Unfortunately for the Democrats, one of their own, Congresswoman Gwen Moore also missed as many votes as Mark Green.
Here is the story-
Everybody knows that you shouldn't throw stones if you live in a glass house.
Everybody, that is, but the Democratic Party of Wisconsin.
This week, the party issued yet another press release blasting GOP gubernatorial candidate Mark Green for missing a few congressional votes. "Part-Time Congressman Mark Green Again Misses Key Votes in Congress While Campaigning in Wisconsin" screamed the latest in seven attacks on Green over this issue. The release notes that Green has been AWOL for 37 votes during the current session, which started in January 2005.

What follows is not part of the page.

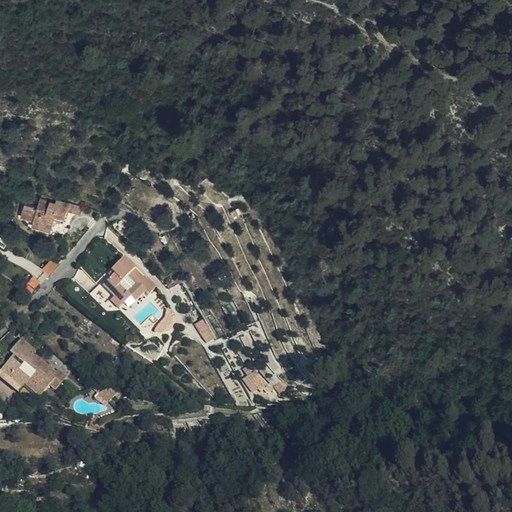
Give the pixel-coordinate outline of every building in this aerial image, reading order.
[(53,229),(56,217),(57,212),(67,215),(69,207),(81,210),(82,203),(58,197),(57,200),(42,196),(39,207),(34,206),(35,203),(26,201),(23,216),(35,219),(34,224),(53,229)] [(10,240),(0,234),(0,241),(7,246),(10,240)] [(338,265),(333,256),(324,262),(330,271),(338,265)] [(58,262),(52,257),(43,268),(49,273),(58,262)] [(104,284),(115,295),(117,293),(126,301),(133,294),(138,300),(145,292),(149,296),(159,286),(150,276),(146,280),(126,258),(112,271),(115,274),(104,284)] [(39,281),(33,277),(26,286),(32,290),(39,281)] [(117,293),(115,295),(111,300),(119,308),(126,301),(117,293)] [(413,306),(419,311),(425,316),(434,303),(423,293),(413,306)] [(212,319),(204,305),(195,310),(204,324),(212,319)] [(173,324),(175,316),(166,318),(158,325),(157,332),(164,332),(173,324)] [(31,353),(35,349),(20,337),(10,350),(12,353),(4,362),(5,363),(22,377),(38,387),(43,390),(50,382),(57,387),(67,375),(57,368),(55,371),(31,353)] [(254,360),(246,364),(254,377),(257,375),(263,385),(270,381),(264,375),(254,360)] [(5,363),(4,362),(0,368),(21,386),(23,382),(39,395),(43,390),(38,387),(22,377),(5,363)] [(254,377),(246,364),(240,367),(248,380),(254,377)] [(21,386),(0,368),(0,376),(17,390),(21,386)]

"Wisconsin families don't have the luxury of picking and choosing when they go in to work, but apparently Mark Green thinks he can skip out on his job whenever it suits him best," an indignant Democratic Party Chairman Joe Wineke said in a July 18 release on the same subject.
Not a bad shot, but you've just gotta wonder how self-righteous the Dems would have been had they taken a minute or two to check the attendance records of their own congressmen.
Just click on the Washington Post's Web site, and you'll find a voting scorecard (projects.washingtonpost.com/congress) showing that Green has plenty of Democratic company.
U.S. Rep. Gwen Moore, a freshman from Milwaukee, also missed 37 votes, tying Green for the most by a Wisconsin congressman. The pair were followed by La Crosse Democrat Ron Kind, who skipped 35 votes. Nipping at Kind's heels was Democrat DaveObey, from Eau Claire, who wasn't around when his congressional colleagues cast 34 votes.
Overall, no one in Wisconsin's delegation is near the head of the pack for being MIA. By comparison, a number of members of the House and Senate have missed more than 100 votes during this session.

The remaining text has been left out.